→ **TO-DO ITEM**
Output all entries precisely.

§ §

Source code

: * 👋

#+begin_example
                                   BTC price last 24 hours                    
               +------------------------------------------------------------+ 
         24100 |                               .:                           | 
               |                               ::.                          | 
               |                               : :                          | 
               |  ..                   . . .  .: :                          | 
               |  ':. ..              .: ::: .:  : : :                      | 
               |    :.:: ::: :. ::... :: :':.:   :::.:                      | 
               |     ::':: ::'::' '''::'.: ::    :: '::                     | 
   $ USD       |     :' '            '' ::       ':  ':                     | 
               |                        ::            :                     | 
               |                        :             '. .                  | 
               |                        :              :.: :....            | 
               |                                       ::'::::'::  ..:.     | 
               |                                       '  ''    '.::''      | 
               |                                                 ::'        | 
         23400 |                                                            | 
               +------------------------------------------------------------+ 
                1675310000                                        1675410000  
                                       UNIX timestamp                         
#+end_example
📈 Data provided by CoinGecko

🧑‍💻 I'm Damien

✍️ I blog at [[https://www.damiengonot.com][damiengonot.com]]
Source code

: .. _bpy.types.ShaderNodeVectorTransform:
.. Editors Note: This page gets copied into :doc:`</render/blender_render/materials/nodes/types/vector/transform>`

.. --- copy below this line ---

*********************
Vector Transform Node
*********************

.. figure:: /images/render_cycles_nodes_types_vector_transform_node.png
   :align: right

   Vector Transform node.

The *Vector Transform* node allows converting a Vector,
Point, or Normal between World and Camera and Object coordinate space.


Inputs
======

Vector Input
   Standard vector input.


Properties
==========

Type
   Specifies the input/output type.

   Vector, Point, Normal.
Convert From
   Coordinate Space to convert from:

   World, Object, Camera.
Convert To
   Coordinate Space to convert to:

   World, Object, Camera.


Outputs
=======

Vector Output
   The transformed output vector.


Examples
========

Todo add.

§ §

→ **REPLY TO THE EXERCISE**
Source code

: * 👋

#+begin_example
                                   BTC price last 24 hours                    
               +------------------------------------------------------------+ 
         24100 |                               .:                           | 
               |                               ::.                          | 
               |                               : :                          | 
               |  ..                   . . .  .: :                          | 
               |  ':. ..              .: ::: .:  : : :                      | 
               |    :.:: ::: :. ::... :: :':.:   :::.:                      | 
               |     ::':: ::'::' '''::'.: ::    :: '::                     | 
   $ USD       |     :' '            '' ::       ':  ':                     | 
               |                        ::            :                     | 
               |                        :             '. .                  | 
               |                        :              :.: :....            | 
               |                                       ::'::::'::  ..:.     | 
               |                                       '  ''    '.::''      | 
               |                                                 ::'        | 
         23400 |                                                            | 
               +------------------------------------------------------------+ 
                1675310000                                        1675410000  
                                       UNIX timestamp                         
#+end_example
📈 Data provided by CoinGecko

🧑‍💻 I'm Damien

✍️ I blog at [[https://www.damiengonot.com][damiengonot.com]]
Source code

: .. _bpy.types.ShaderNodeVectorTransform:
.. Editors Note: This page gets copied into :doc:`</render/blender_render/materials/nodes/types/vector/transform>`

.. --- copy below this line ---

*********************
Vector Transform Node
*********************

.. figure:: /images/render_cycles_nodes_types_vector_transform_node.png
   :align: right

   Vector Transform node.

The *Vector Transform* node allows converting a Vector,
Point, or Normal between World and Camera and Object coordinate space.


Inputs
======

Vector Input
   Standard vector input.


Properties
==========

Type
   Specifies the input/output type.

   Vector, Point, Normal.
Convert From
   Coordinate Space to convert from:

   World, Object, Camera.
Convert To
   Coordinate Space to convert to:

   World, Object, Camera.


Outputs
=======

Vector Output
   The transformed output vector.


Examples
========

Todo add.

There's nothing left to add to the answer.